Saturday, April 1, 2017

. . . And All Because of a DNA Test

What I have to say today may be a premature assumption. I'm too filled with the wonder of it, though, to wait any longer to say something.

It's amazing what turns up when a random person sees those DNA commercials yet another time. Over and over, these genealogy companies repeat their sales pitches. You'd think at some point, people would become immune to the constant sales babble and turn a deaf ear. Apparently, though, the message is getting across to some of the people we'd never dream would take a shine to genealogical pursuits.

One of those people turned out to be one of my nieces. Now a mom, herself, she called me a while back to ask about DNA testing. Turns out, her seven year old has been pestering her with questions about where he came from. (No, not the low-down on the stork story; he really wanted to know his ethnic heritage.) She decided—why not?—to try those DNA tests she had been hearing about from all those commercials.

So now, we mount the steep learning curve. After the fact.

But this is fine. There is nothing so wonderful—at least to someone passionate about her family history—as to discover someone else in the family has fallen in love with the same pursuit.

The other day, another call from my niece. She had just received her test results. What do they mean? And...and...why the surprises? What about those unexpected ethnic traces?

The more we talked, the more another story came into focus. Yes, her son is asking so many questions. But she has questions, too. And they aren't simply about that DNA test.

Listening sometimes is the best antidote to not knowing what to say next. In this season of listening, I discovered something about my niece: she's been fascinated with family stories, it seems, ever since she was a child. She told me how she used to get together with her grandma and ask her so many questions about the family—stories about people her grandmother remembered from her own childhood.
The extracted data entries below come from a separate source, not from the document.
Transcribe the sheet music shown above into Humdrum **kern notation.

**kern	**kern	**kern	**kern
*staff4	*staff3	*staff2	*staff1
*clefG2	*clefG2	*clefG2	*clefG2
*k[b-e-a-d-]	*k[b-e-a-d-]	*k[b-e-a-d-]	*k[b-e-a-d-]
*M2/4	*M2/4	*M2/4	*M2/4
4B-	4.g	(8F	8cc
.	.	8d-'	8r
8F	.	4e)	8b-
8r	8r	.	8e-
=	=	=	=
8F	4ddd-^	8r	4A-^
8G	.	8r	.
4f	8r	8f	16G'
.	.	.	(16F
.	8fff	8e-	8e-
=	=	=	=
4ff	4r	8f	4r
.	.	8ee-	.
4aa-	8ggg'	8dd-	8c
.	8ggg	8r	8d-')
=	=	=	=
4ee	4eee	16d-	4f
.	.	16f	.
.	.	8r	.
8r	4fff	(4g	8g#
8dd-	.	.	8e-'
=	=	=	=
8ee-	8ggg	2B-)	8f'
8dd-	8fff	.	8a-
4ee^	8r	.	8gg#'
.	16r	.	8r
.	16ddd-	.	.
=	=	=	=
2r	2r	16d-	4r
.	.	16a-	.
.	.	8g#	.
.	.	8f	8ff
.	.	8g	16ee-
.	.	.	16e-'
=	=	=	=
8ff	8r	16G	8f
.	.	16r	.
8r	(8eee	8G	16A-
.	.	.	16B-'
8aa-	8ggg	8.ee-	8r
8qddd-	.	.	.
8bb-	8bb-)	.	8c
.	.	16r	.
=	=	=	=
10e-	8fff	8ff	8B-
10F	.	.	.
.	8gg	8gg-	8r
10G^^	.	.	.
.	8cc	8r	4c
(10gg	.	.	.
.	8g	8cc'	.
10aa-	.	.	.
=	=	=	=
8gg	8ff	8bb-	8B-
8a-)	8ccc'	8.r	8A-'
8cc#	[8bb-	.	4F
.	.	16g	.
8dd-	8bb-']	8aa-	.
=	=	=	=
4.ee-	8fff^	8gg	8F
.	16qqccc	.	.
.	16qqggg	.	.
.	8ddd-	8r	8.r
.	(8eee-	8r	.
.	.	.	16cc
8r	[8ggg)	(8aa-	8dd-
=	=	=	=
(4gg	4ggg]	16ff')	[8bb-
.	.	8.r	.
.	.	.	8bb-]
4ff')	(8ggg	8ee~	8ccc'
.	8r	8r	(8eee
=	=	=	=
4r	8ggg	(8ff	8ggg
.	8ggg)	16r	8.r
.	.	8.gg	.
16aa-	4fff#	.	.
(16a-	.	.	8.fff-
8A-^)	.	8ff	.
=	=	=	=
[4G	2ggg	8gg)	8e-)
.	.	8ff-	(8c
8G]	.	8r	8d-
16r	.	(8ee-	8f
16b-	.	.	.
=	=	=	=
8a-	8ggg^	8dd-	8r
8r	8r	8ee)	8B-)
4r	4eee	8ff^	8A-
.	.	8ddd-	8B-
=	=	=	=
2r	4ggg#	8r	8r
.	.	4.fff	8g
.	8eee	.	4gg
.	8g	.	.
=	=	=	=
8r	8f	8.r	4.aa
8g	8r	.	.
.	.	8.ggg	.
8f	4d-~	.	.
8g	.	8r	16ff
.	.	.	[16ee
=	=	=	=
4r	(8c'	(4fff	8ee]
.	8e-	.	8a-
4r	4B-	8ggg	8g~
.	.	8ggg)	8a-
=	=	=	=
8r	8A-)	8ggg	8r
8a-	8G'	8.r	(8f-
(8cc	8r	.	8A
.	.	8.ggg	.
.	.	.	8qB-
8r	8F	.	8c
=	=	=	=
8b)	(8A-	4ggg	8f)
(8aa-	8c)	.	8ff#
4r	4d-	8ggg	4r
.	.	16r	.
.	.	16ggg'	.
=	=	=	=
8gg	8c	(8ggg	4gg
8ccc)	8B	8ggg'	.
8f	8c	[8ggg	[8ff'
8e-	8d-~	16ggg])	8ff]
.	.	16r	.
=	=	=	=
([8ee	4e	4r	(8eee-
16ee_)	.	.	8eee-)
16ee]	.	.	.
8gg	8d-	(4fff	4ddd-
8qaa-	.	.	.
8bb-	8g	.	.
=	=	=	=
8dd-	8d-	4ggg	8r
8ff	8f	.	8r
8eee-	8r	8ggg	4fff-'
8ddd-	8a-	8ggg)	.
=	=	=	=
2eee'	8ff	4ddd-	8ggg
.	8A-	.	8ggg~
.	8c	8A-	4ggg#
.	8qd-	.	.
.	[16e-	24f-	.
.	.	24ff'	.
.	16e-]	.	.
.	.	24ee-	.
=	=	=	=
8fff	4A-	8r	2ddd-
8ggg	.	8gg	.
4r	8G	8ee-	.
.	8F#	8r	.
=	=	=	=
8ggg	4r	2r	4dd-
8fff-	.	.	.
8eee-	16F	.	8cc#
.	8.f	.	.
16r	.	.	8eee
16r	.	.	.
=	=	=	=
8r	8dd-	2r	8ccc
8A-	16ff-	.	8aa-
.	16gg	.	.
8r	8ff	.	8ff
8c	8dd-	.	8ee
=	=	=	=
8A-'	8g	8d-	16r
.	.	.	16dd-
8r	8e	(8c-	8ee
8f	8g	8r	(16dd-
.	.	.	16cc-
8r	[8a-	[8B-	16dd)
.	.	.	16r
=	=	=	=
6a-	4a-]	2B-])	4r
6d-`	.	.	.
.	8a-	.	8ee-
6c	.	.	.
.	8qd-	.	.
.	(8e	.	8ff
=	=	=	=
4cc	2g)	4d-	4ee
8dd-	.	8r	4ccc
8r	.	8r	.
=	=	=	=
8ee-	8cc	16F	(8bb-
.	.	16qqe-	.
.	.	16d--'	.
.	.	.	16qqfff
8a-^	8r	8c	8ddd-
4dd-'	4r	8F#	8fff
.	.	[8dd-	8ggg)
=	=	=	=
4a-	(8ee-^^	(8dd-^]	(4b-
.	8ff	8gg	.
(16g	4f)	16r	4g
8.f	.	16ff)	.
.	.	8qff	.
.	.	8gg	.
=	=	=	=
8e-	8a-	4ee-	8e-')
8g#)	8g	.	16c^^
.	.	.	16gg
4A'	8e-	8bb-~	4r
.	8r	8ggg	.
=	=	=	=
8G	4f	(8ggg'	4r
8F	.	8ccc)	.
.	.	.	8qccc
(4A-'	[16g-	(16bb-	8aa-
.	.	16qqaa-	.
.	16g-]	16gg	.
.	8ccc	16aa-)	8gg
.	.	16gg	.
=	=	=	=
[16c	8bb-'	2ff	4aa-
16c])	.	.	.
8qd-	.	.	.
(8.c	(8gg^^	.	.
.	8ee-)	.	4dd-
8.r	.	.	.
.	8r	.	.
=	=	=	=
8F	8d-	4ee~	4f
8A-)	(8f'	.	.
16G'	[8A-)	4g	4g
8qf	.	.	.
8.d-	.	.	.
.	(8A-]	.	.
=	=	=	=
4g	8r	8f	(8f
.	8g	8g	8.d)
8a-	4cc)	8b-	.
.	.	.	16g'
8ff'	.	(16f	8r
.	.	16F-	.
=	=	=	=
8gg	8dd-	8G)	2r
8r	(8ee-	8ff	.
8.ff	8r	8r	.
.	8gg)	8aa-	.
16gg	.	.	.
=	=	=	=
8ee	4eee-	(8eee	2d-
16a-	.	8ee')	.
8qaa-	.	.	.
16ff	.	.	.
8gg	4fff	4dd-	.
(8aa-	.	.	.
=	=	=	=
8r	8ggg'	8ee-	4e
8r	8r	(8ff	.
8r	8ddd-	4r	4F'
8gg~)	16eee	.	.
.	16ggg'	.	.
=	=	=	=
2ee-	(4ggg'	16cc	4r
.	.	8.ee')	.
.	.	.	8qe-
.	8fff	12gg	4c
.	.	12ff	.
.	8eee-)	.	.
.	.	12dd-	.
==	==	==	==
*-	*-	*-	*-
"I just love this stuff." I remember saying that so many times, myself, but this time, it wasn't me talking. It wasn't any of my friends from our genealogical society. It was my niece. Someone in my own family. I'm in awe.

Like any other researcher, after a lifetime of work on these family mysteries, I sometimes wonder if anyone else will value all that I've compiled after I'm gone. Will the discoveries mean something to anyone else? I'm sure you've heard fellow genealogy enthusiasts voice the same concerns. Maybe you've thought the same thing, yourself.

It was quite an eye-opener last week, in visiting with my cousins, to realize that perhaps I was even—unwittingly—the one carrying the research baton to the next goal in this research relay race, for an uncle who had worked on the project before me.

And now, perhaps there will be someone who will eventually see herself as the one to carry our family's story forward to the next generation. Perhaps.

All I know is, first off, before anyone in the next generation picks up that baton and carries it forward, he or she has got to have that spark that propels you forward, that calls you deeper into the project. That curiosity to find out more. When it comes to genealogy, you just gotta love it. Once you've been smitten with that spark, the rest will soon follow after.

I believe someone else in the family has just realized she has that spark.


  1. What a wonderful post. In fact, I think those DNA commercials are more encouraging because they bring genealogy into the mainstream. People who never cared about a quote family tree unquote do show interest in their origins. Yay!

    1. So true, Marian. And encouraging to have more people join us in this quest.